Given records:
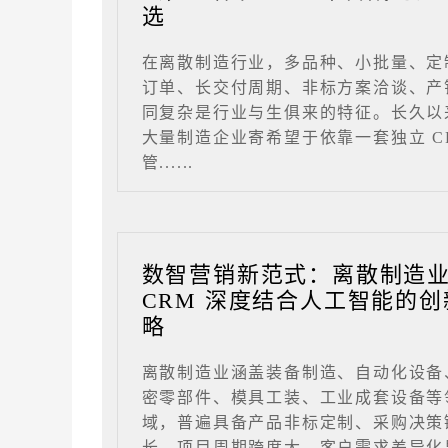
选
在离散制造行业，多品种、小批量、定
订单、长交付周期、非标方案洽谈、产
同复杂是行业与生俱来的特征。长久以
大量制造企业寄希望于依靠一套独立 C
管......
数智营销新范式：离散制造
CRM 深度结合人工智能的创
略
离散制造业涵盖装备制造、自动化设备
密零部件、模具工装、工业成套设备等
域，普遍具备产品非标定制、采购决策
长、项目周期跨度大、客户需求差异化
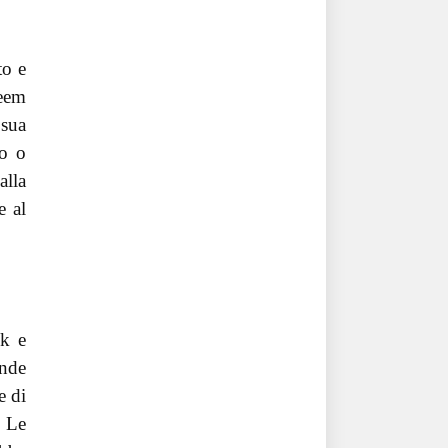
to e
teem
 sua
no o
alla
e al
ok e
ende
e di
. Le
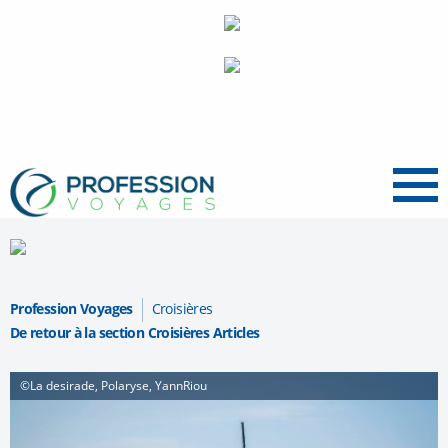
Menu
Profession Voyages
Croisières
De retour à la section Croisières Articles
©La desirade, Polaryse, YannRiou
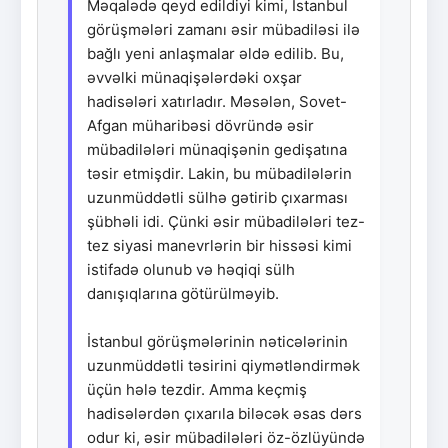
Məqalədə qeyd edildiyi kimi, İstanbul
görüşmələri zamanı əsir mübadiləsi ilə
bağlı yeni anlaşmalar əldə edilib. Bu,
əvvəlki münaqişələrdəki oxşar
hadisələri xatırladır. Məsələn, Sovet-
Afgan müharibəsi dövründə əsir
mübadilələri münaqişənin gedişatına
təsir etmişdir. Lakin, bu mübadilələrin
uzunmüddətli sülhə gətirib çıxarması
şübhəli idi. Çünki əsir mübadilələri tez-
tez siyasi manevrlərin bir hissəsi kimi
istifadə olunub və həqiqi sülh
danışıqlarına götürülməyib.
İstanbul görüşmələrinin nəticələrinin
uzunmüddətli təsirini qiymətləndirmək
üçün hələ tezdir. Amma keçmiş
hadisələrdən çıxarıla biləcək əsas dərs
odur ki, əsir mübadilələri öz-özlüyündə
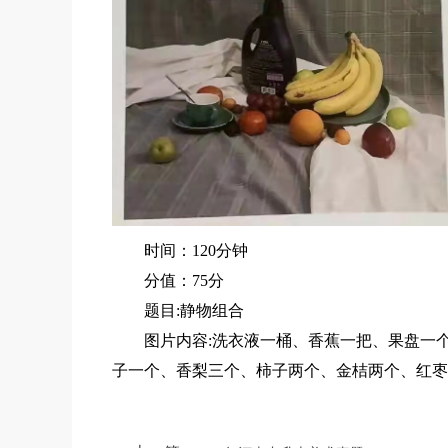
时间：120分钟
分值：75分
题目:静物组合
图片内容:洗衣液一桶、香蕉一把、果盘一个
子一个、香梨三个、柿子两个、金桔两个、红枣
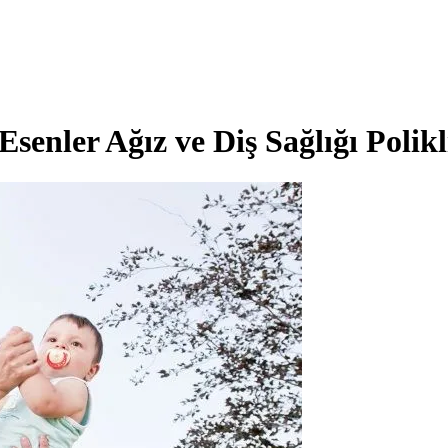
Esenler Ağız ve Diş Sağlığı Polikl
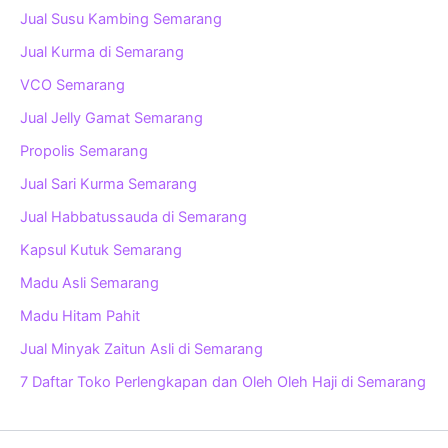
Jual Susu Kambing Semarang
Jual Kurma di Semarang
VCO Semarang
Jual Jelly Gamat Semarang
Propolis Semarang
Jual Sari Kurma Semarang
Jual Habbatussauda di Semarang
Kapsul Kutuk Semarang
Madu Asli Semarang
Madu Hitam Pahit
Jual Minyak Zaitun Asli di Semarang
7 Daftar Toko Perlengkapan dan Oleh Oleh Haji di Semarang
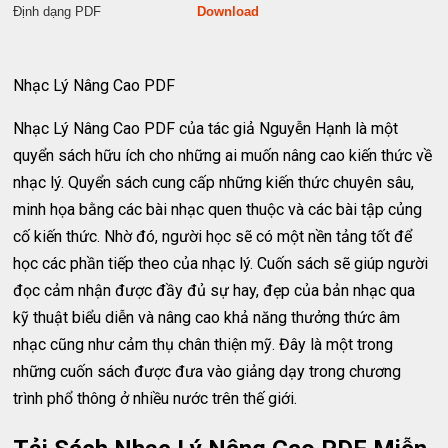
Định dạng PDF
Download
Nhạc Lý Nâng Cao PDF
Nhạc Lý Nâng Cao PDF của tác giả Nguyễn Hạnh là một
quyển sách hữu ích cho những ai muốn nâng cao kiến thức về
nhạc lý. Quyển sách cung cấp những kiến thức chuyên sâu,
minh họa bằng các bài nhạc quen thuộc và các bài tập củng
cố kiến thức. Nhờ đó, người học sẽ có một nền tảng tốt để
học các phần tiếp theo của nhạc lý. Cuốn sách sẽ giúp người
đọc cảm nhận được đầy đủ sự hay, đẹp của bản nhạc qua
kỹ thuật biểu diễn và nâng cao khả năng thưởng thức âm
nhạc cũng như cảm thụ chân thiện mỹ. Đây là một trong
những cuốn sách được đưa vào giảng dạy trong chương
trình phổ thông ở nhiều nước trên thế giới.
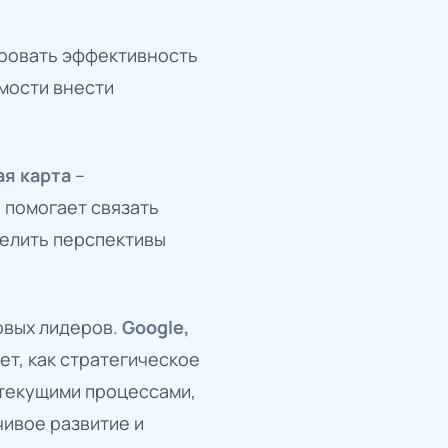
ровать эффективность
мости внести
ая карта
–
 помогает связать
делить перспективы
овых лидеров.
Google,
ет, как стратегическое
 текущими процессами,
чивое развитие и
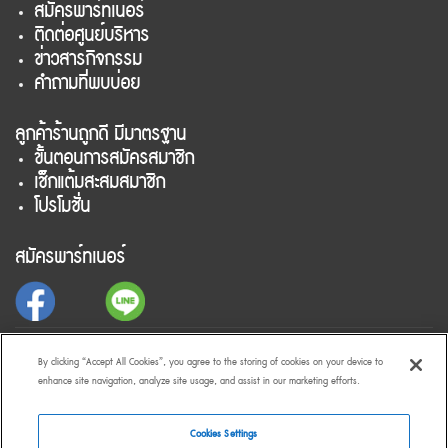
สมัครพาร์ทเนอร์
ติดต่อศูนย์บริหาร
ข่าวสารกิจกรรม
คำถามที่พบบ่อย
ลูกค้าร้านถูกดี มีมาตรฐาน
ขั้นตอนการสมัครสมาชิก
เช็กแต้มสะสมสมาชิก
โปรโมชั่น
สมัครพาร์ทเนอร์
สำหรับลูกค้าร้านถูกดี มีมาตรฐาน
By clicking “Accept All Cookies”, you agree to the storing of cookies on your device to
enhance site navigation, analyze site usage, and assist in our marketing efforts.
Cookies Settings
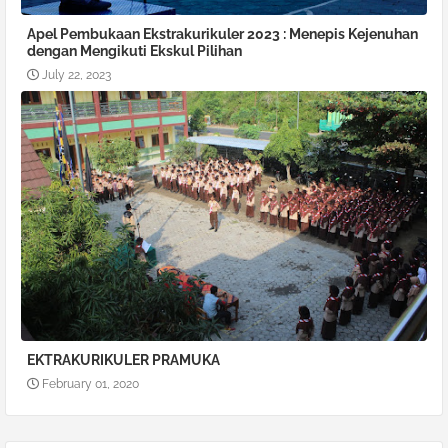
Apel Pembukaan Ekstrakurikuler 2023 : Menepis Kejenuhan
dengan Mengikuti Ekskul Pilihan
July 22, 2023
EKTRAKURIKULER PRAMUKA
February 01, 2020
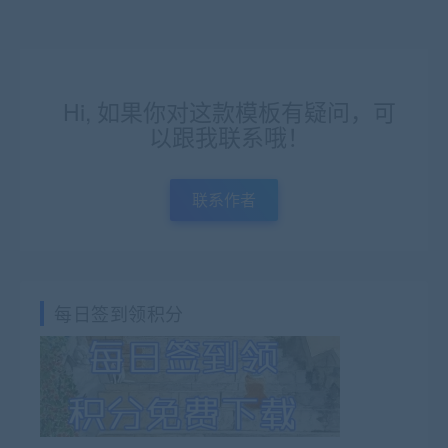
Hi, 如果你对这款模板有疑问，可
以跟我联系哦！
联系作者
每日签到领积分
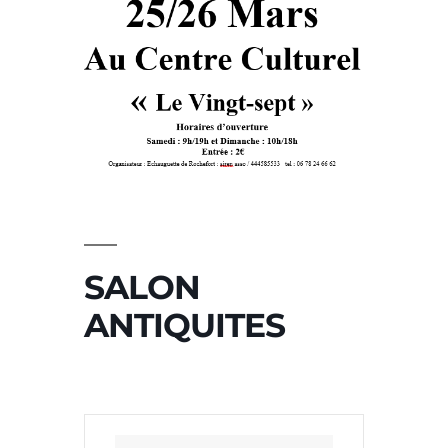
SALON
ANTIQUITES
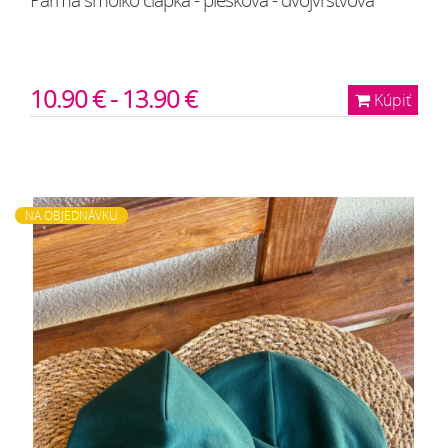
Parma šmolko čiapka - piesková - dvojvrstvová
10.90 € - 13.90 €
Kúpiť
NA OBJEDNÁVKU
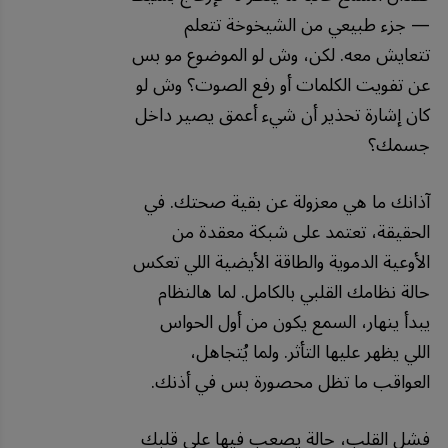
— جزء طبيعي من الشيخوخة تتعلم
تتعايش معه. لكن، وش لو الموضوع مو بس
عن تفويت الكلمات أو رفع الصوت؟ وش لو
كان إشارة تحذير أن شيء أعمق يصير داخل
جسمك؟
آذانك ما هي معزولة عن بقية صحتك. في
الحقيقة، تعتمد على شبكة معقدة من
الأوعية الدموية والطاقة الأيضية اللي تعكس
حالة نظامك القلبي بالكامل. لما هالنظام
يبدأ ينهار، السمع يكون من أول الحواس
اللي يظهر عليها التأثر. ولما يُتجاهل،
العواقب ما تظل محصورة بس في أذنك.
فشل القلب، حالة يصعب فيها على قلبك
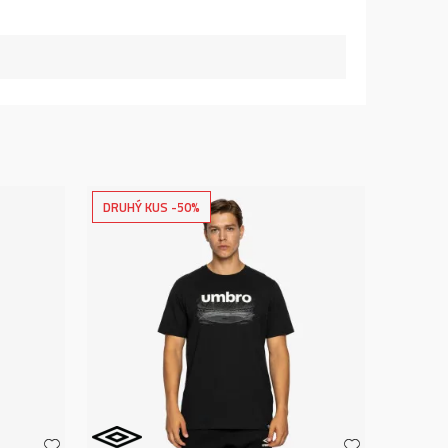
DRUHÝ KUS -50%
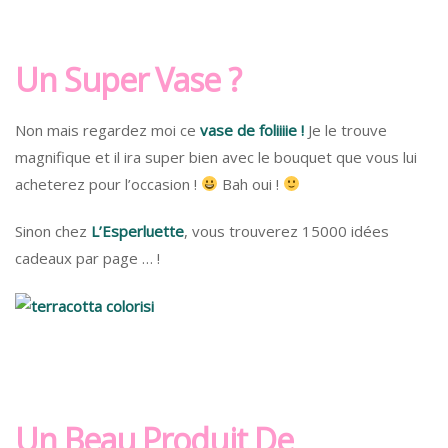
Un Super Vase ?
Non mais regardez moi ce
vase de foliiiie !
Je le trouve
magnifique et il ira super bien avec le bouquet que vous lui
acheterez pour l’occasion !
Bah oui !
Sinon chez
L’Esperluette
, vous trouverez 15000 idées
cadeaux par page … !
Un Beau Produit De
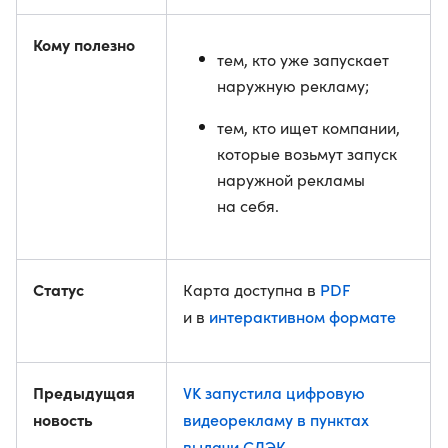
Кому полезно
тем, кто уже запускает
наружную рекламу;
тем, кто ищет компании,
которые возьмут запуск
наружной рекламы
на себя.
Статус
PDF
Карта доступна в
интерактивном формате
и в
Предыдущая
VK запустила цифровую
новость
видеорекламу в пунктах
выдачи СДЭК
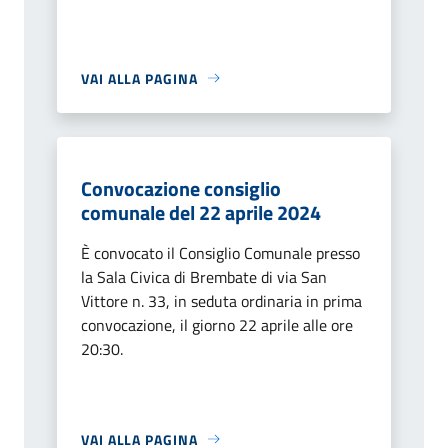
VAI ALLA PAGINA
Convocazione consiglio
comunale del 22 aprile 2024
È convocato il Consiglio Comunale presso
la Sala Civica di Brembate di via San
Vittore n. 33, in seduta ordinaria in prima
convocazione, il giorno 22 aprile alle ore
20:30.
VAI ALLA PAGINA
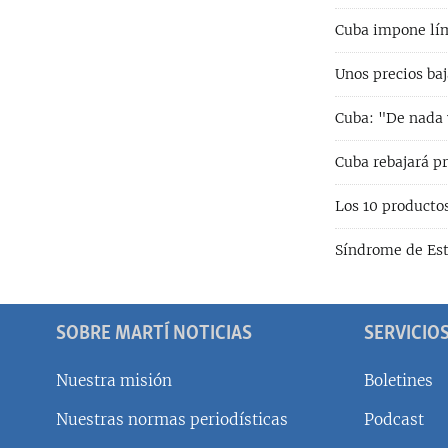
Cuba impone lími
Unos precios baj
Cuba: "De nada v
Cuba rebajará p
Los 10 producto
Síndrome de Est
SOBRE MARTÍ NOTICIAS
SERVICIO
Nuestra misión
Boletines
Nuestras normas periodísticas
Podcast
SÍGUENOS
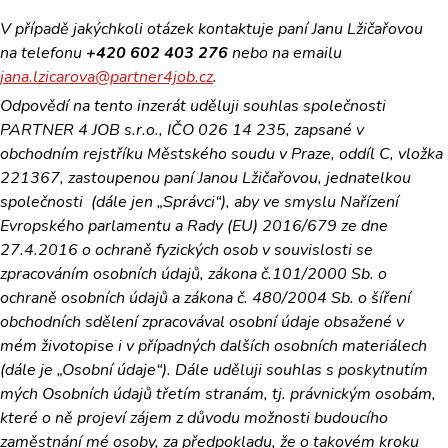
V případě jakýchkoli otázek kontaktuje paní Janu Lžičařovou
na telefonu
+420 602 403 276
nebo na emailu
jana.lzicarova@partner4job.cz
.
Odpovědí na tento inzerát uděluji souhlas
společnosti
PARTNER 4 JOB s.r.o., IČO 026 14 235, zapsané v
obchodním rejstříku Městského soudu v Praze, oddíl C, vložka
221367, zastoupenou paní Janou Lžičařovou, jednatelkou
společnosti (dále jen „Správci“),
aby ve smyslu Nařízení
Evropského parlamentu a Rady (EU) 2016/679 ze dne
27.4.2016 o ochraně fyzických osob v souvislosti se
zpracováním osobních údajů, zákona č.101/2000 Sb. o
ochraně osobních údajů a zákona č. 480/2004 Sb. o šíření
obchodních sdělení zpracovával osobní údaje
obsažené v
mém životopise i v případných dalších osobních materiálech
(dále je „Osobní údaje“). Dále uděluji souhlas s poskytnutím
mých Osobních údajů třetím stranám, tj. právnickým osobám,
které o ně projeví zájem z důvodu možnosti budoucího
zaměstnání mé osoby, za předpokladu, že o takovém kroku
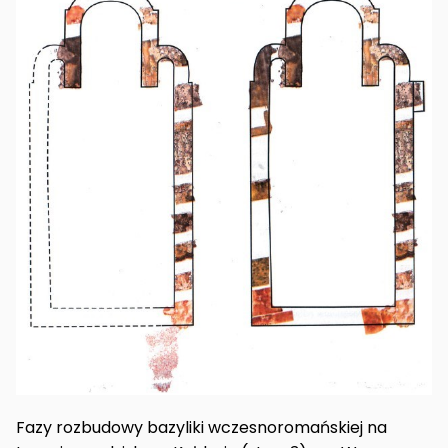
Fazy rozbudowy bazyliki wczesnoromańskiej na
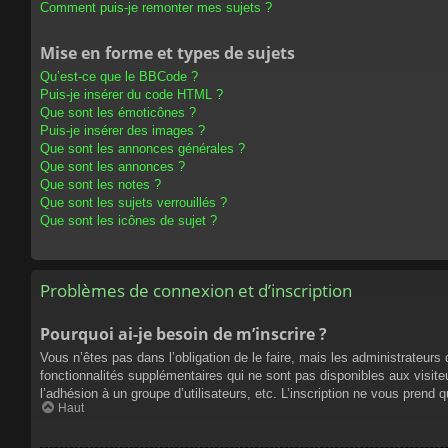
Comment puis-je remonter mes sujets ?
Mise en forme et types de sujets
Qu’est-ce que le BBCode ?
Puis-je insérer du code HTML ?
Que sont les émoticônes ?
Puis-je insérer des images ?
Que sont les annonces générales ?
Que sont les annonces ?
Que sont les notes ?
Que sont les sujets verrouillés ?
Que sont les icônes de sujet ?
Problèmes de connexion et d’inscription
Pourquoi ai-je besoin de m’inscrire ?
Vous n’êtes pas dans l’obligation de le faire, mais les administrateur
fonctionnalités supplémentaires qui ne sont pas disponibles aux visiteur
l’adhésion à un groupe d’utilisateurs, etc. L’inscription ne vous prend
Haut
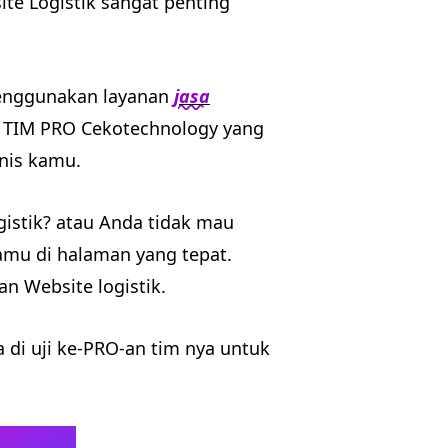
ite Logistik sangat penting
menggunakan layanan
jasa
a TIM PRO Cekotechnology yang
nis kamu.
istik? atau Anda tidak mau
amu di halaman yang tepat.
n Website logistik.
a di uji ke-PRO-an tim nya untuk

What you need to do: Please set out the lines from the one containing "Hi, 如果你对这款模板有疑问，可" through the one containing "Un Beau Produit De" as a numbered list, skipping blank lines and leaving out the pictures.

Reply:
1. Hi, 如果你对这款模板有疑问，可
2. 以跟我联系哦！
3. 联系作者
4. 每日签到领积分
5. SALON
6. ANTIQUITES
7. Parma šmolko čiapka - piesková - dvojvrstvová
8. 10.90 € - 13.90 €
9. Kúpiť
10. NA OBJEDNÁVKU
11. — جزء طبيعي من الشيخوخة تتعلم
12. تتعايش معه. لكن، وش لو الموضوع مو بس
13. عن تفويت الكلمات أو رفع الصوت؟ وش لو
14. كان إشارة تحذير أن شيء أعمق يصير داخل
15. جسمك؟
16. آذانك ما هي معزولة عن بقية صحتك. في
17. الحقيقة، تعتمد على شبكة معقدة من
18. الأوعية الدموية والطاقة الأيضية اللي تعكس
19. حالة نظامك القلبي بالكامل. لما هالنظام
20. يبدأ ينهار، السمع يكون من أول الحواس
21. اللي يظهر عليها التأثر. ولما يُتجاهل،
22. العواقب ما تظل محصورة بس في أذنك.
23. فشل القلب، حالة يصعب فيها على قلبك
24. DRUHÝ KUS -50%
25. Un Super Vase ?
26. Non mais regardez moi ce
27. vase de foliiiie !
28. Je le trouve
29. magnifique et il ira super bien avec le bouquet que vous lui
30. acheterez pour l’occasion !
31. Bah oui !
32. Sinon chez
33. L’Esperluette
34. , vous trouverez 15000 idées
35. cadeaux par page … !
36. Un Beau Produit De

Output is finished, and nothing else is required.